TASK
Return the listing below unchanged, except that the pictures are dropped.

··· PROVIDED RECORDS ···

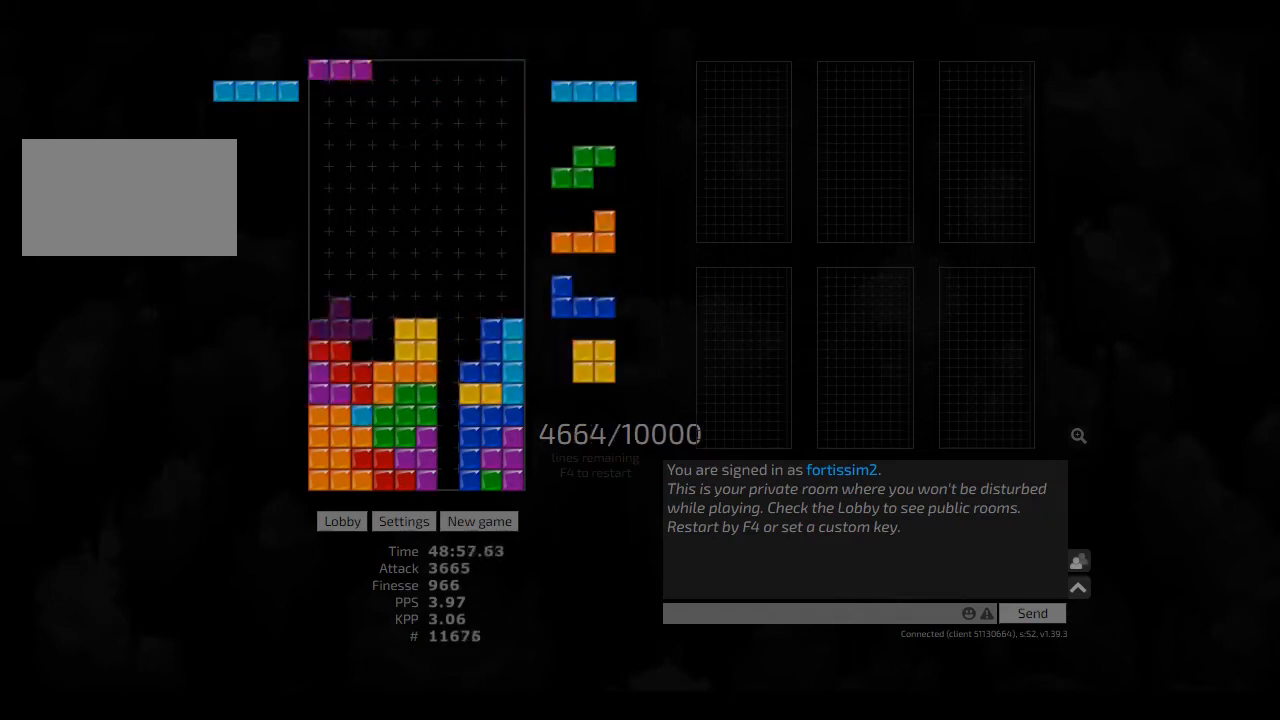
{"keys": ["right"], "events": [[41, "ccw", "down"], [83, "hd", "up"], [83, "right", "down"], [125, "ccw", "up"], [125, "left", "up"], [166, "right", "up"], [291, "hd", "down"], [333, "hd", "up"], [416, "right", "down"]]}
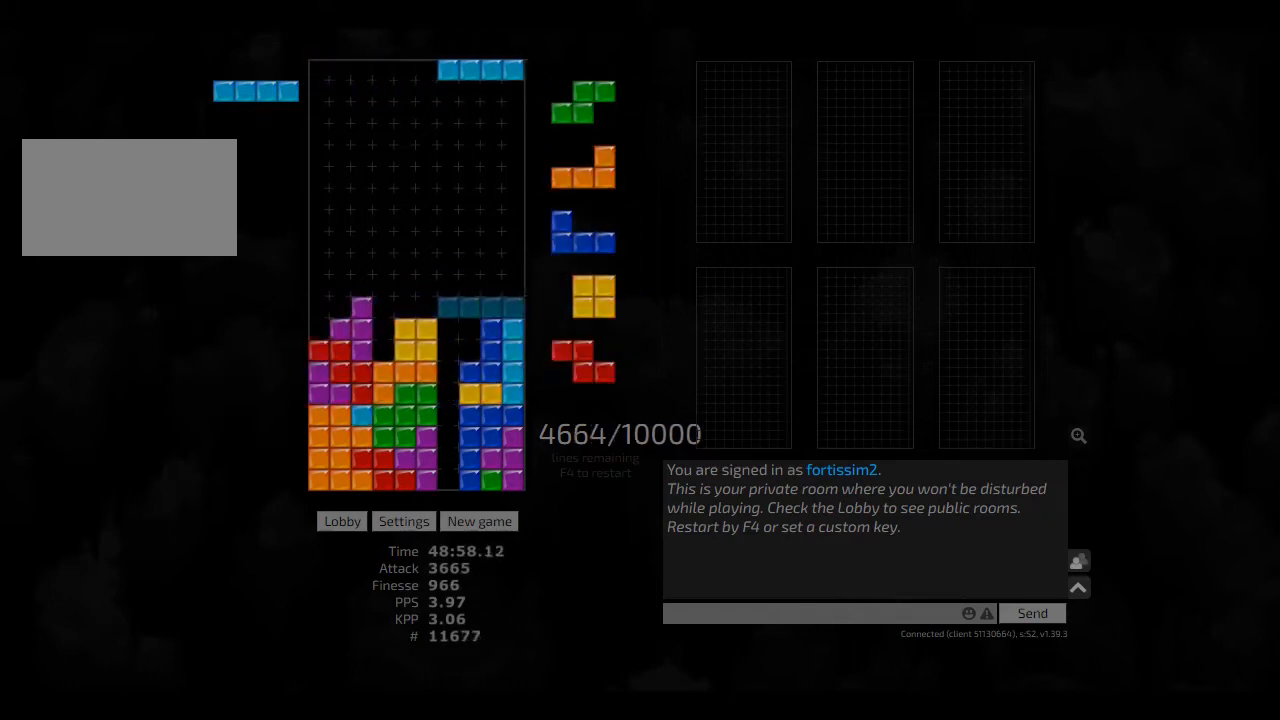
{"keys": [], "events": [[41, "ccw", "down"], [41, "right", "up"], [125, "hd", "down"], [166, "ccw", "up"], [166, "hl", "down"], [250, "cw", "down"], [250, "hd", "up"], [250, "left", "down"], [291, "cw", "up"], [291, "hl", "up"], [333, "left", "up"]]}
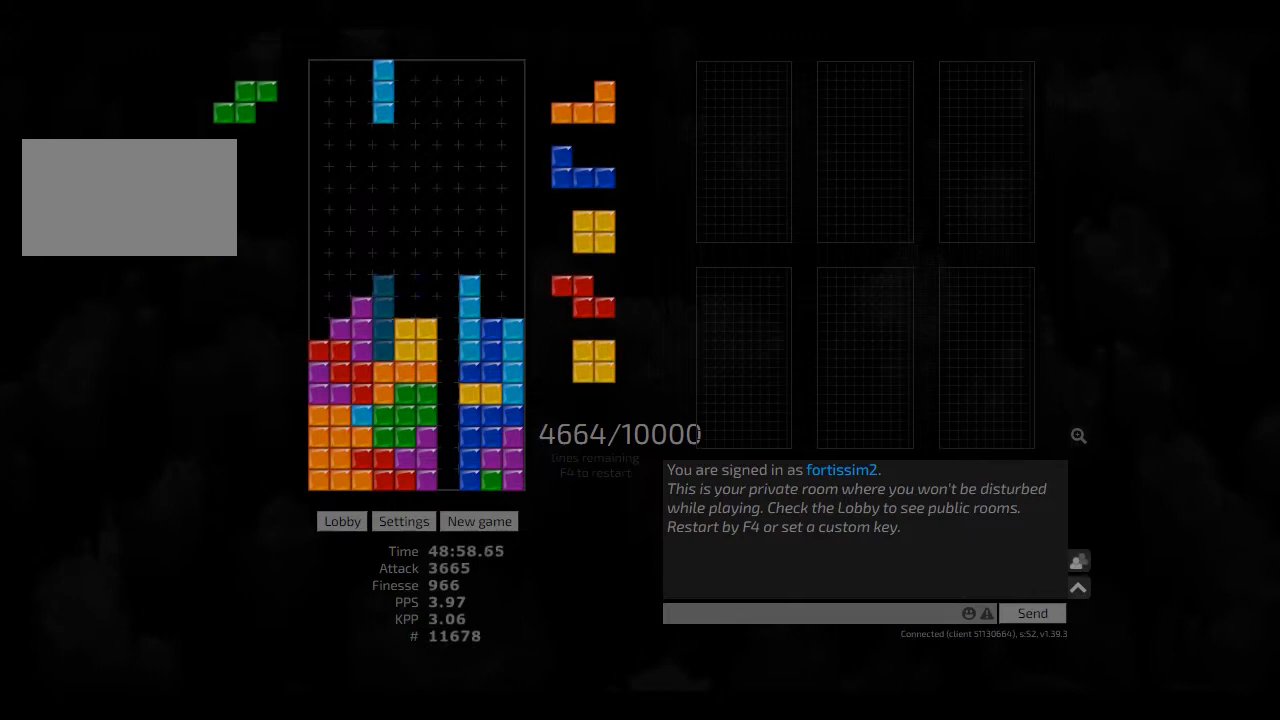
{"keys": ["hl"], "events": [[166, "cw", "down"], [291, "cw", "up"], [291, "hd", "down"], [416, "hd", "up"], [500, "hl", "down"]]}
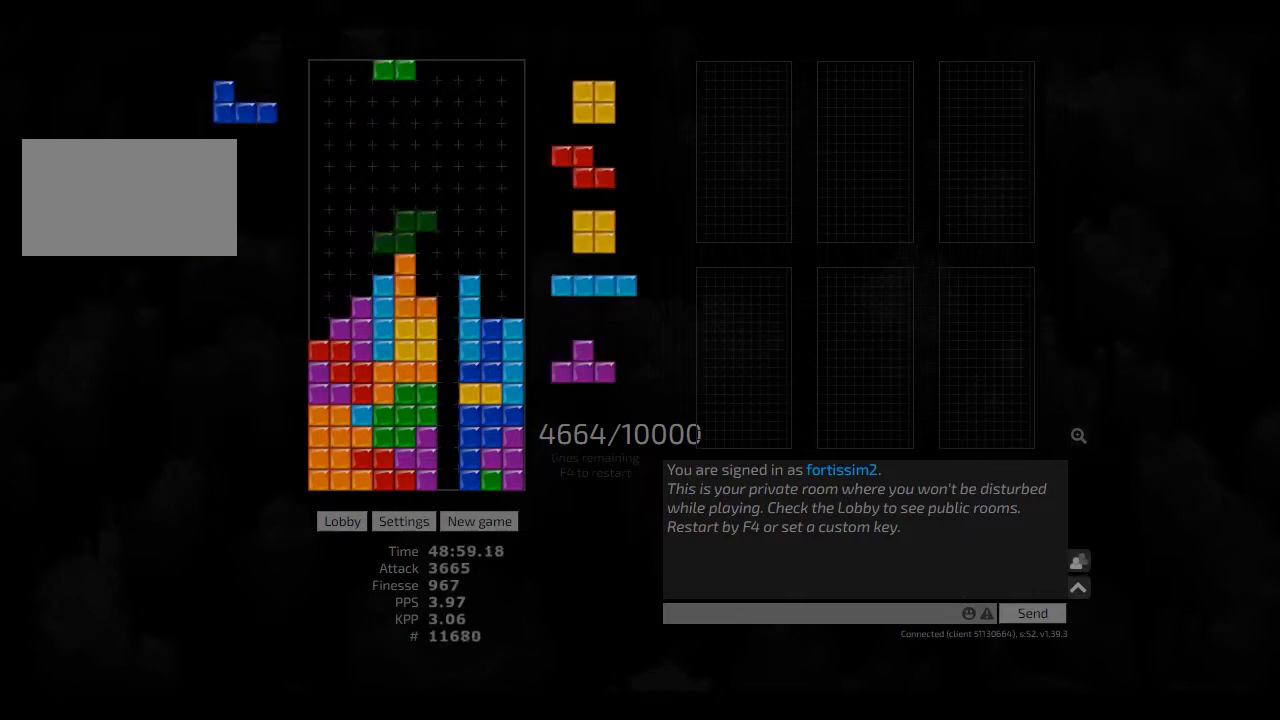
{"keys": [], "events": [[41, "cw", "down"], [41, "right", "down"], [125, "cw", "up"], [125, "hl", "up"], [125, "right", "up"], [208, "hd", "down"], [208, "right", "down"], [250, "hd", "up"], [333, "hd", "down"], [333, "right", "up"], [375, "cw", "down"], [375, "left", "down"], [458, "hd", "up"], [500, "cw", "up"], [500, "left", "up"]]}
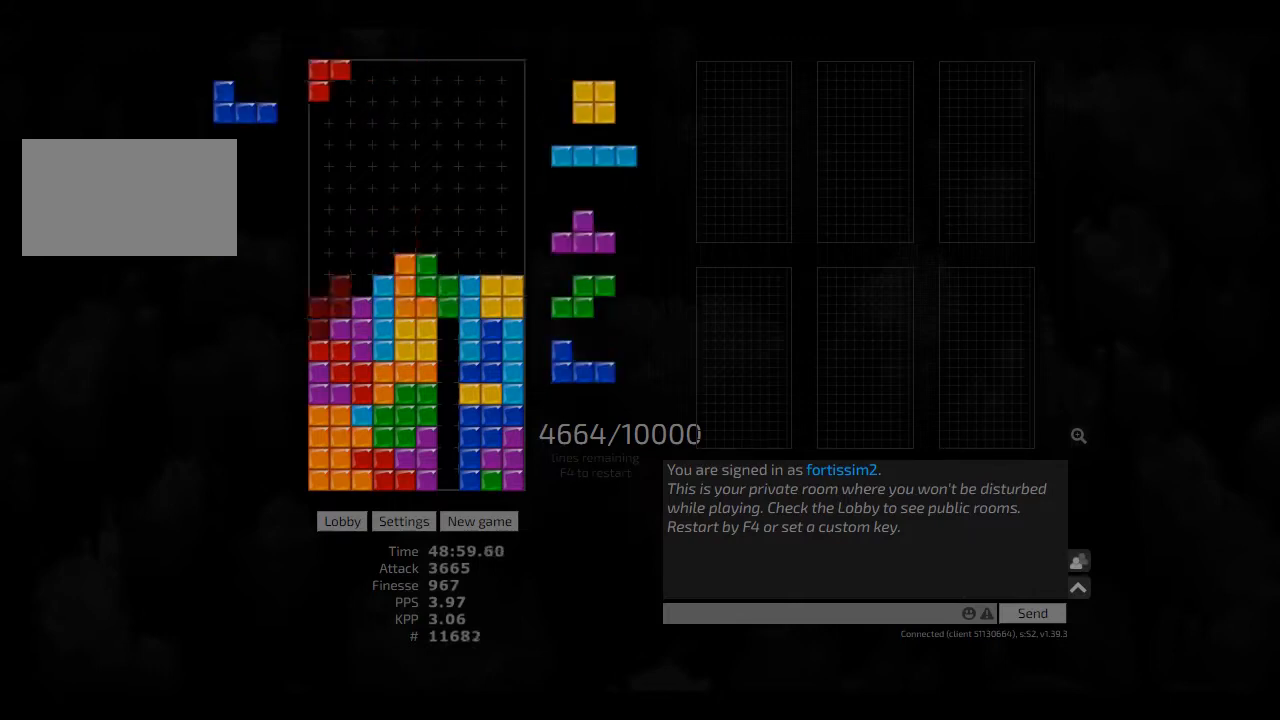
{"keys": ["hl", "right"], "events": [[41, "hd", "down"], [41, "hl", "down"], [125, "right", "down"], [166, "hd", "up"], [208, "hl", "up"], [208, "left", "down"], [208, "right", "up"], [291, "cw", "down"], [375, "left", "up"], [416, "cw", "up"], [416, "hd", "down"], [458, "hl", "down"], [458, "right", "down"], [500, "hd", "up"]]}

···

EXERCISE RESULT
{"keys": ["right"], "events": [[41, "ccw", "down"], [83, "hd", "up"], [83, "right", "down"], [125, "ccw", "up"], [125, "left", "up"], [166, "right", "up"], [291, "hd", "down"], [333, "hd", "up"], [416, "right", "down"]]}
{"keys": [], "events": [[41, "ccw", "down"], [41, "right", "up"], [125, "hd", "down"], [166, "ccw", "up"], [166, "hl", "down"], [250, "cw", "down"], [250, "hd", "up"], [250, "left", "down"], [291, "cw", "up"], [291, "hl", "up"], [333, "left", "up"]]}
{"keys": ["hl"], "events": [[166, "cw", "down"], [291, "cw", "up"], [291, "hd", "down"], [416, "hd", "up"], [500, "hl", "down"]]}
{"keys": [], "events": [[41, "cw", "down"], [41, "right", "down"], [125, "cw", "up"], [125, "hl", "up"], [125, "right", "up"], [208, "hd", "down"], [208, "right", "down"], [250, "hd", "up"], [333, "hd", "down"], [333, "right", "up"], [375, "cw", "down"], [375, "left", "down"], [458, "hd", "up"], [500, "cw", "up"], [500, "left", "up"]]}
{"keys": ["hl", "right"], "events": [[41, "hd", "down"], [41, "hl", "down"], [125, "right", "down"], [166, "hd", "up"], [208, "hl", "up"], [208, "left", "down"], [208, "right", "up"], [291, "cw", "down"], [375, "left", "up"], [416, "cw", "up"], [416, "hd", "down"], [458, "hl", "down"], [458, "right", "down"], [500, "hd", "up"]]}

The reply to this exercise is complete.